Правой рукой он взялся за косяк приоткрытой двери, а левую протянул Клавдии Ивановне.
Так он прощался с женой уже тысячи раз.
— Правая для всех, — сказал он много-много лет назад, — левая только для тебя… для тебя одной…
Тогда, давно, он высвободил занятую чем-то правую руку, и прижал девушку к себе; она едва не задохнулась от счастья и еще чего-то, названия чему нельзя было дать…
Уже за дверью он напомнил:
— Смотри не задерживайся. Если я опоздаю, пойдешь одна. В клубе свидимся.
Когда из полутемного коридора он вышел на лестничную площадку, она разглядела, как стара его брезентовая куртка. На плече распоролся шов.
— Ванюша! Не мог сказать, что куртку починить надо!

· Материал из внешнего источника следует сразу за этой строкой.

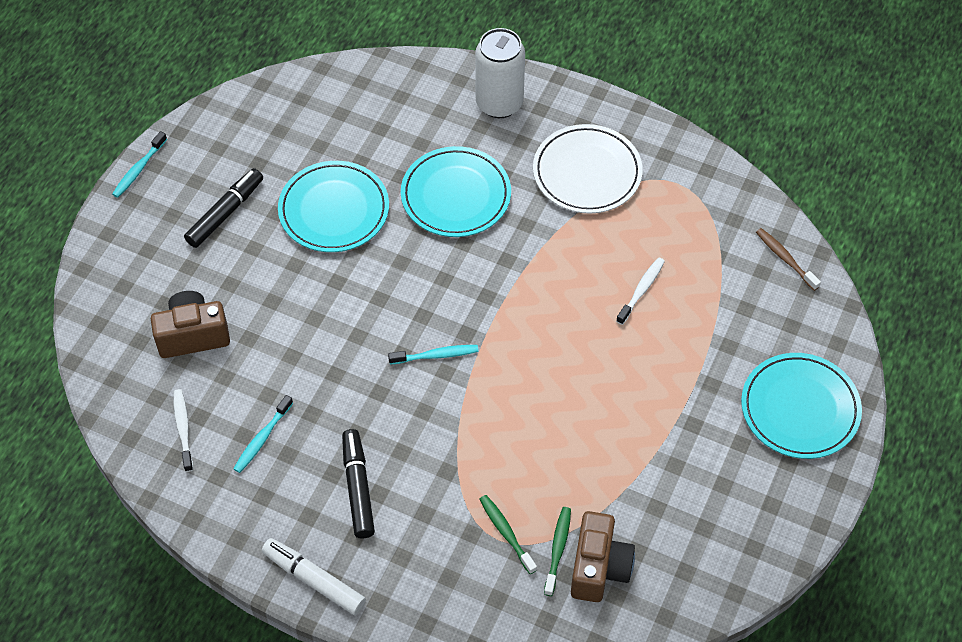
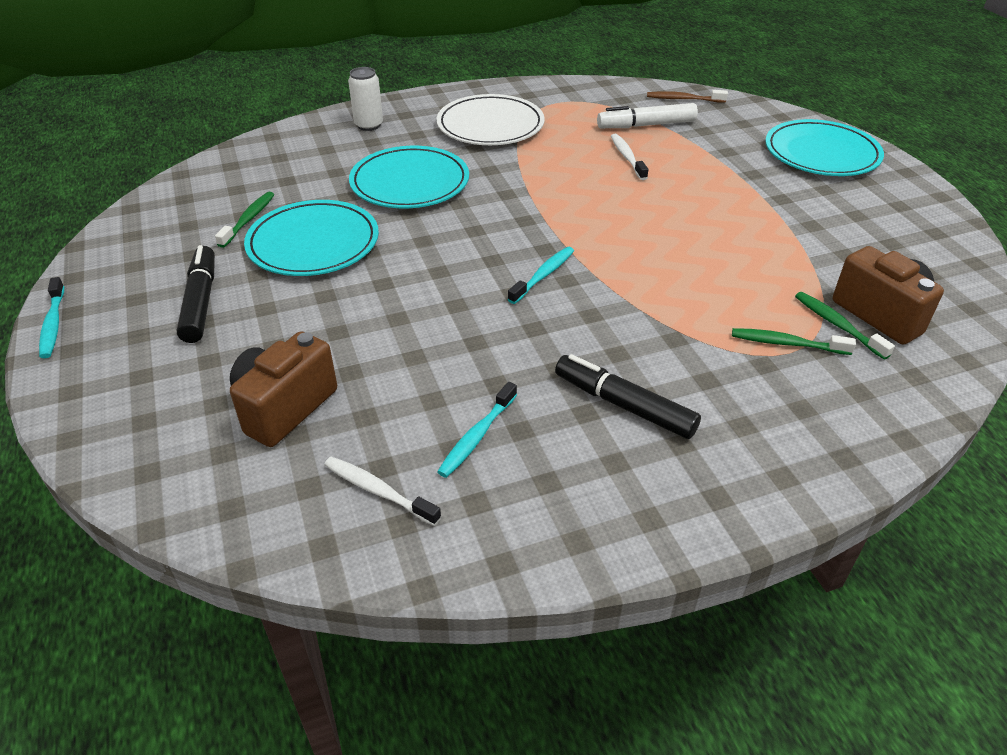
camera: 45 degrees left, 15 degrees down
turquoise toothbrush [233,395,293,473] -> turquoise toothbrush turned 45 degrees clockwise [437,382,517,478]
white marker [262,538,366,615] -> white marker moved to [597,103,698,128]
white can [475,28,525,118] -> white can [348,67,383,131], size x0.60
none -> green toothbrush [215,192,274,248]

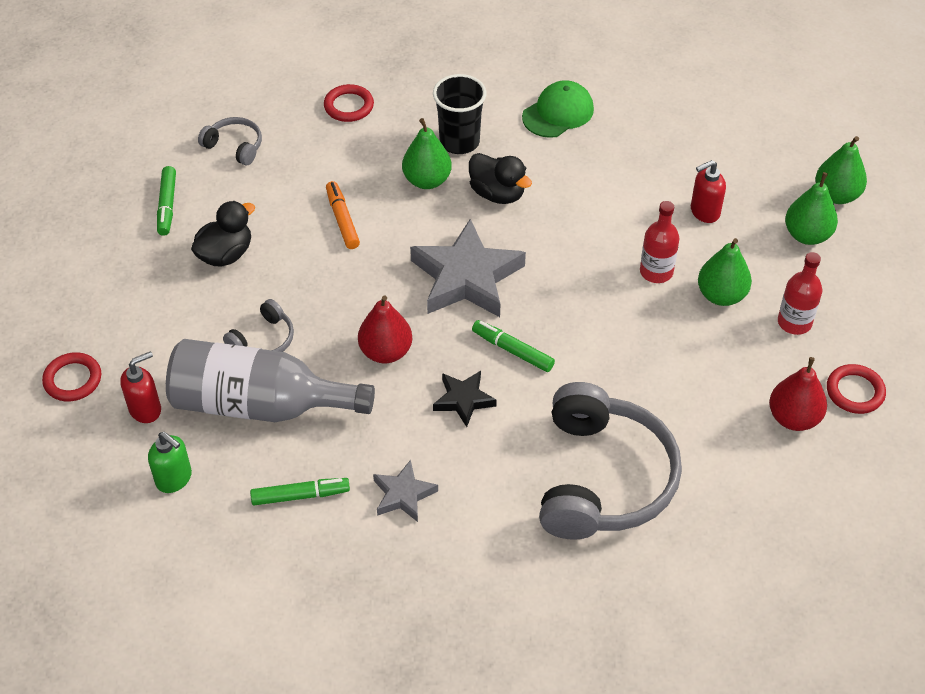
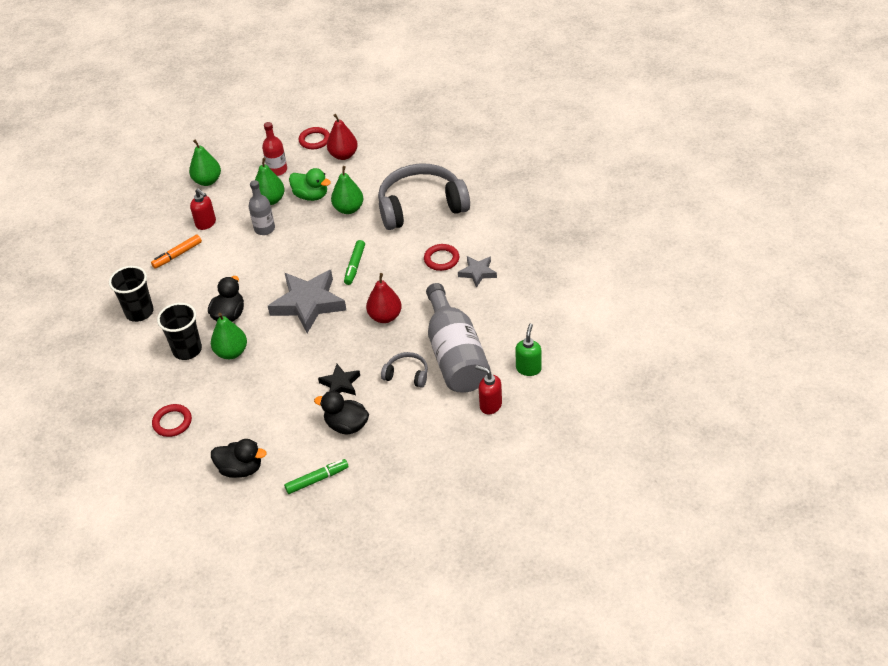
camera: 110 degrees left, 5 degrees down
red ring [42,352,101,401] -> red ring moved to [424,244,459,271]
grey headphones [198,117,262,165] -> black duck [211,439,267,478]
green marker [250,478,350,505] -> none
orange marker [326,181,360,249] -> orange marker moved to [151,235,202,269]
black star [433,371,497,427] -> black star moved to [318,364,360,395]
green cap [522,80,594,138] -> black cup [109,266,154,322]
red bottle [640,201,680,283] -> grey bottle [249,180,275,235]
green pear [815,136,867,204] -> green pear moved to [331,166,363,214]
none -> green duck [289,168,331,201]

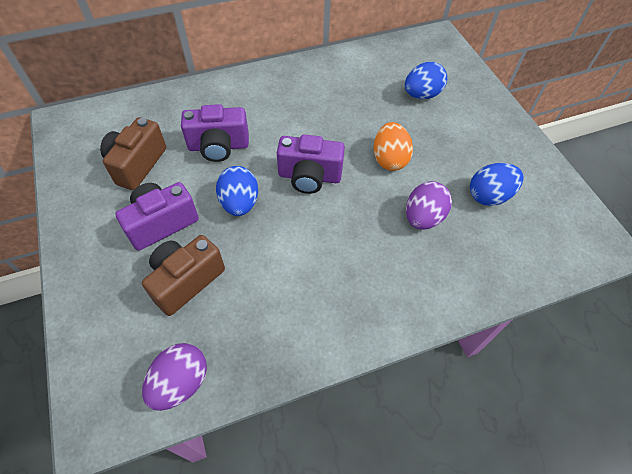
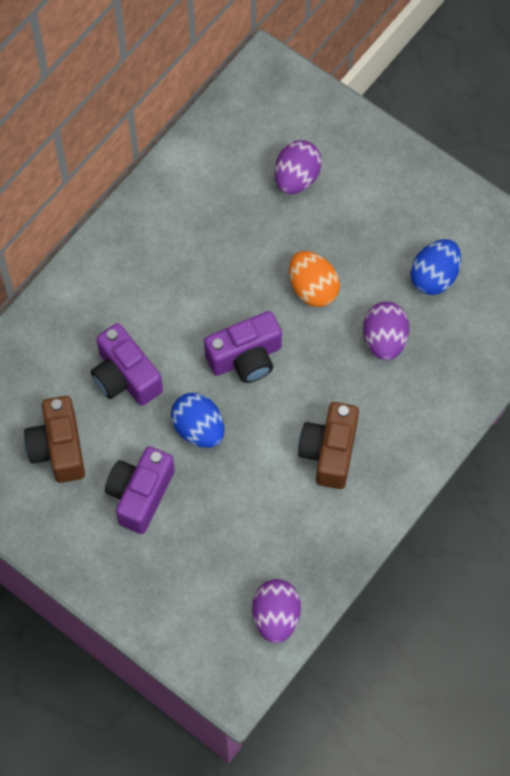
camera: 30 degrees left, 10 degrees up
brown camera [142,235,225,316] -> brown camera moved to [298,402,359,489]
purple camera [181,104,249,162] -> purple camera turned 90 degrees clockwise [91,323,163,406]
blue egg [405,62,447,99] -> purple egg [274,140,322,194]

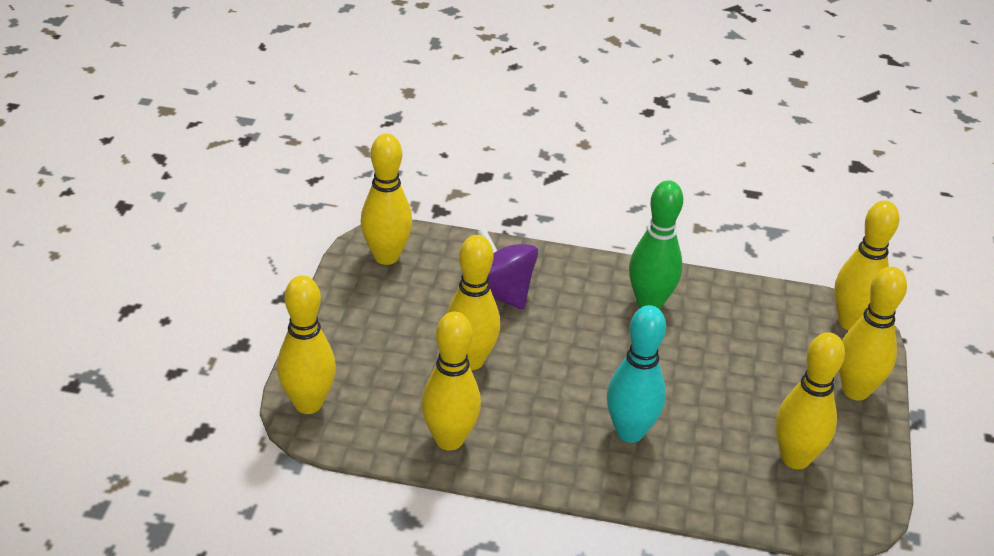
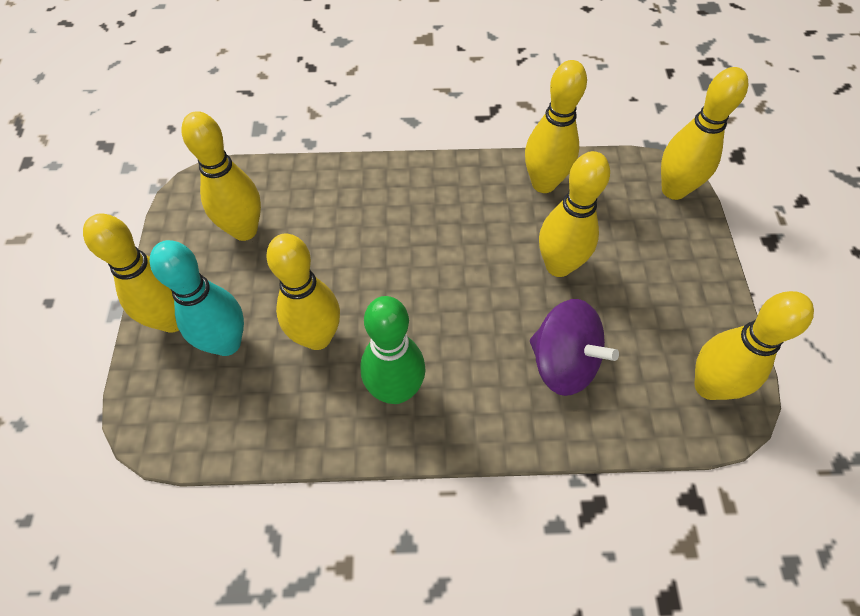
camera: 170 degrees right, 20 degrees up
turquoise bowling pin [607,305,666,443] -> turquoise bowling pin moved to [150,240,244,356]
yellow bowling pin [834,200,899,330] -> yellow bowling pin moved to [266,234,340,350]

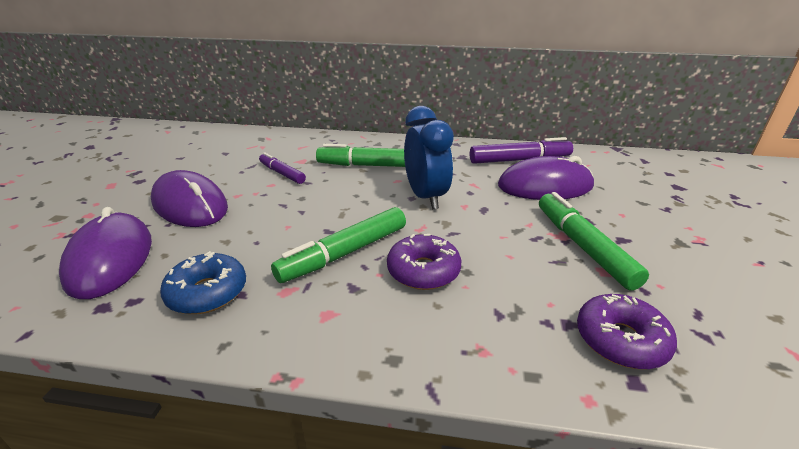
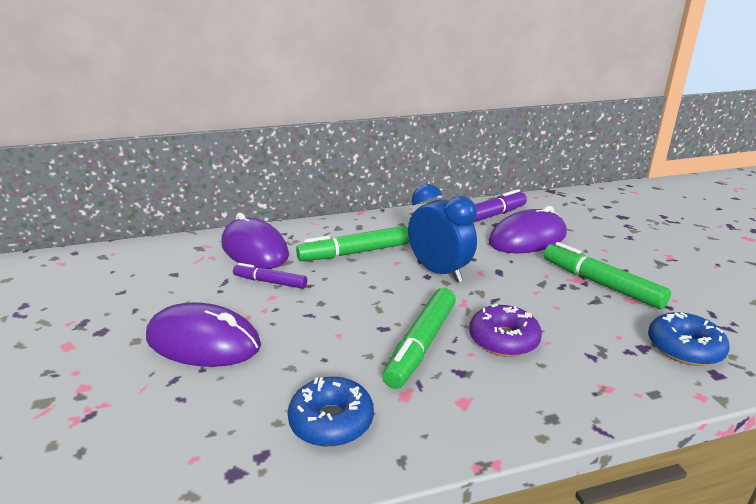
camera: 25 degrees left, 5 degrees down
purple mouse [59,207,152,299] -> purple mouse moved to [222,213,289,269]
purple donut [577,294,677,369] -> blue donut [648,312,730,366]

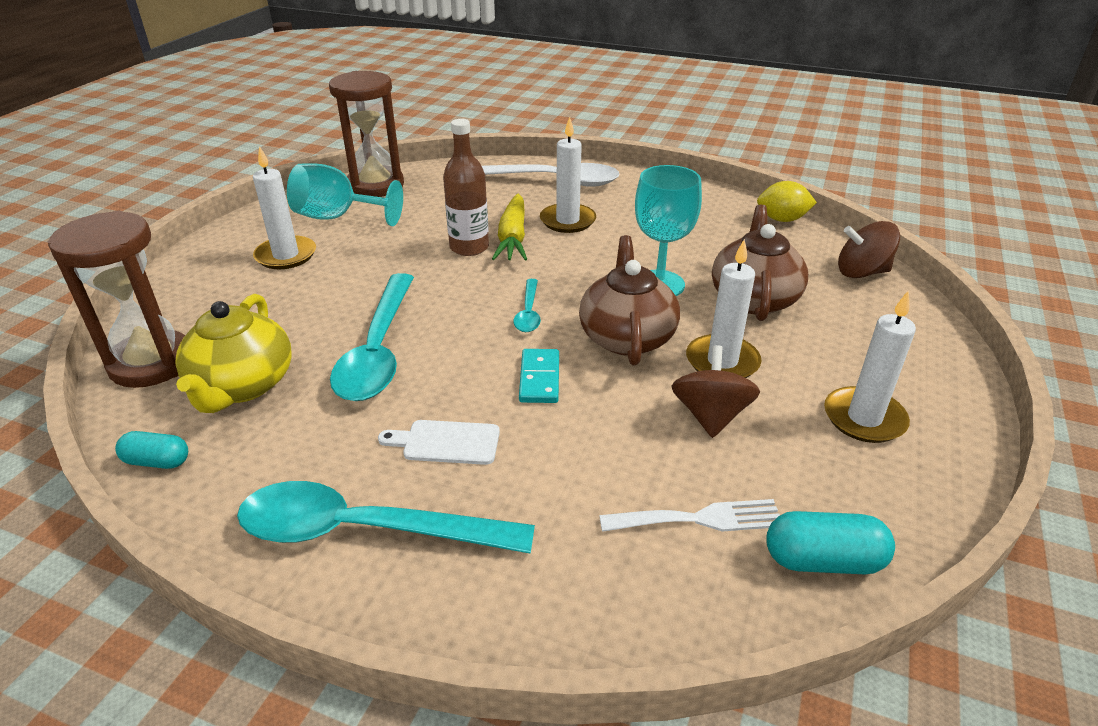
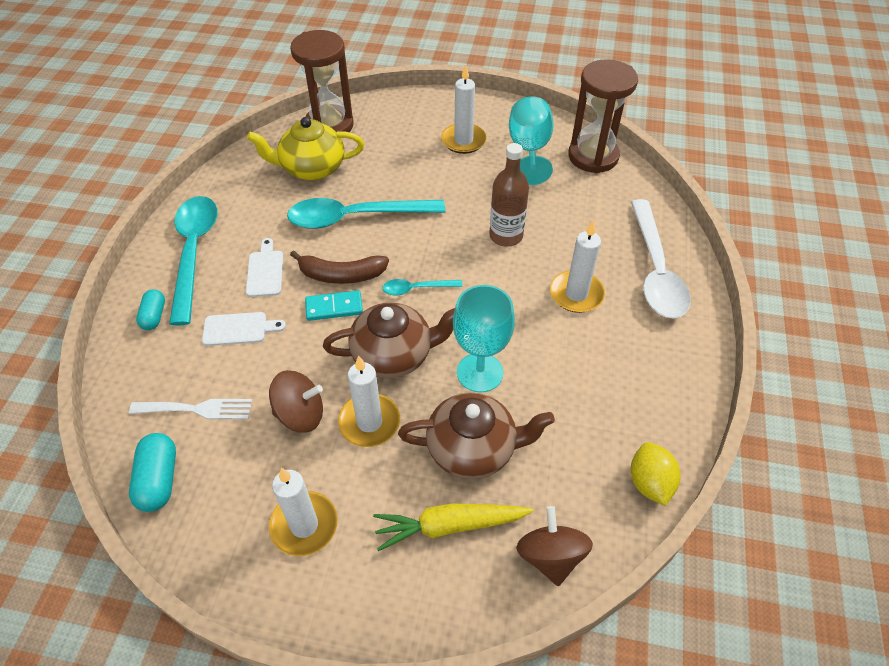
camera: 80 degrees right, 15 degrees up
turquoise capsule [115,431,188,469] -> turquoise capsule moved to [136,289,165,330]
yellow carrot [492,193,527,261] -> yellow carrot moved to [373,503,533,551]
white fork [599,499,780,532] -> white fork turned 75 degrees counterclockwise [129,399,252,419]
none -> white cutting board [202,312,286,346]
none -> brown banana [290,250,389,284]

— Я говорил, Муха, — миролюбиво отвечал он. — Но у тебя столько забот…
Действительно, на днях заходила речь о куртке. Но как-то совсем не вовремя, мимоходом, и Клавдия Ивановна забыла о ней.
— Срам какой, — продолжала она. — Тебе, конечно, ничего… а что о твоей жене скажут?
— Что скажут?.. Ничего не скажут, — смущенно оправдывался он. И вдруг, войдя обратно в коридор, притянул голову жены к себе. Она прислонилась к его жесткой, словно из фанеры, куртке, пахнущей пылью и бензином, и прикрыла глаза.
— Пусть говорят, — с шершавой нежностью сказал он, отстраняясь.
Клавдия Ивановна несколько секунд смотрела на щелкнувшую замком дверь, а затем на цыпочках, чтобы не разбудить детей, прошла в кухню.
Только Надя и Коля учились в первой смене. Старшеклассники уже сами готовили себе завтрак, и нередко, проводив мужа на работу, Клавдия Ивановна еще на полчаса ложилась в кровать. Для человека, который изо дня в день немного недосыпает, очень дорога каждая минута сна.
Сегодня Клавдия Ивановна не могла себе позволить этого. Посещение клуба для нее вовсе не простое дело. Она взялась за исполнение многочисленных обязанностей, хорошо известных хозяйке большой семьи, ежедневно одинаковых, и в то же время всегда чуть-чуть новых и разных.
Сначала Клавдия Ивановна еще старалась установить, что нужно раньше, что потом… Но вскоре пренебрегла всякой очередностью.